One of ordinary skill in the art would recognize that each wave of first and second end portions 102 and 106 need not decrease in amplitude and increase in period. Some waves in first and second end portions 102 and 106 may be equal to adjacent waves in amplitude or period. Further, only one end portion may have decreasing amplitudes and increasing periods, and first and second end portions 102 and 106 need not be identical.

FIG. 4 shows a method of forming a stent 150 in accordance with an embodiment of the present invention by wrapping wire 100 around a mandrel 160. FIG. 3 illustrates stent 150 after it has been wrapped around mandrel 160. Stent 150 of FIG. 3 has been illustrated as if were cut longitudinally parallel to longitudinal or cylindrical axis 152 and laid flat. The circumference of the mandrel may be selected such that adjacent bends 140 of the waveform face each other, as illustrated in FIG. 3. Welds 142 may connect certain adjacent bends 142 together, as also illustrated in FIG. 3.

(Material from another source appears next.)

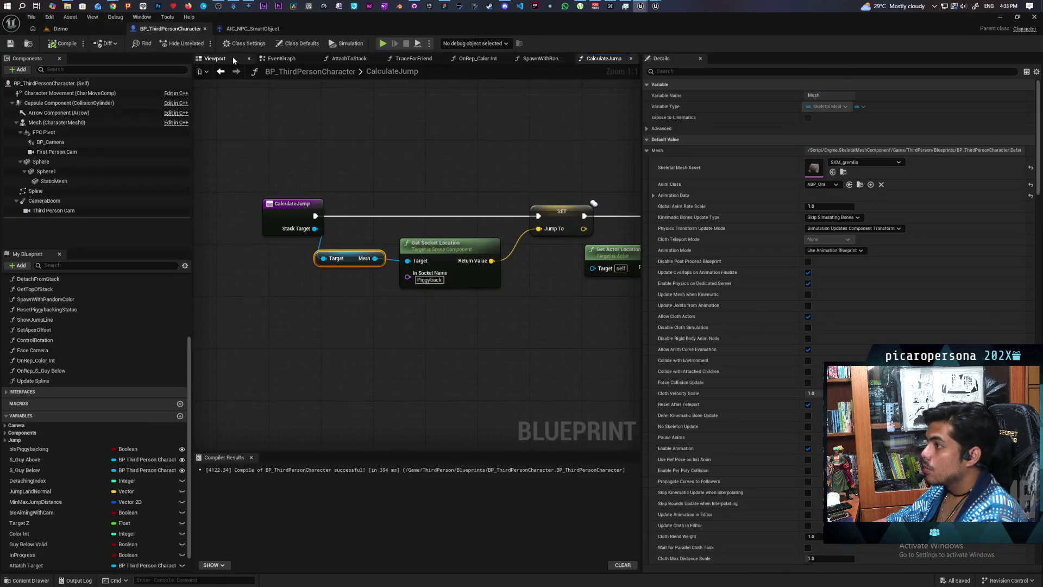
Set the Capsule Component's half height to 21.0 (38 minus 17) and save the Blueprint
{"action": "left_click", "coordinate": [233, 58]}
{"action": "left_click_drag", "start_coordinate": [376, 242], "coordinate": [347, 195]}
{"action": "left_click", "coordinate": [70, 93]}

While several embodiments of the present invention have been described above, it should be understood that they have been presented by way of illustration and example only, and not limitation. It will be apparent to persons skilled in the relevant art that various changes in form and detail can be made therein without departing from the spirit and scope of the invention. Further, it will be apparent to persons skilled in the relevant art that different features of the various embodiments may be combined with features of other embodiments without departing from the spirit and scope of the invention. Thus, the breadth and scope of the present invention should not be limited by any of the above-described exemplary embodiments, but should be defined only in accordance with the appended claims and their equivalents. It will also be understood that each feature of each embodiment discussed herein, and of each reference cited herein, can be used in combination with the features of any other embodiment. All patents and publications discussed herein are incorporated by reference herein in their entirety.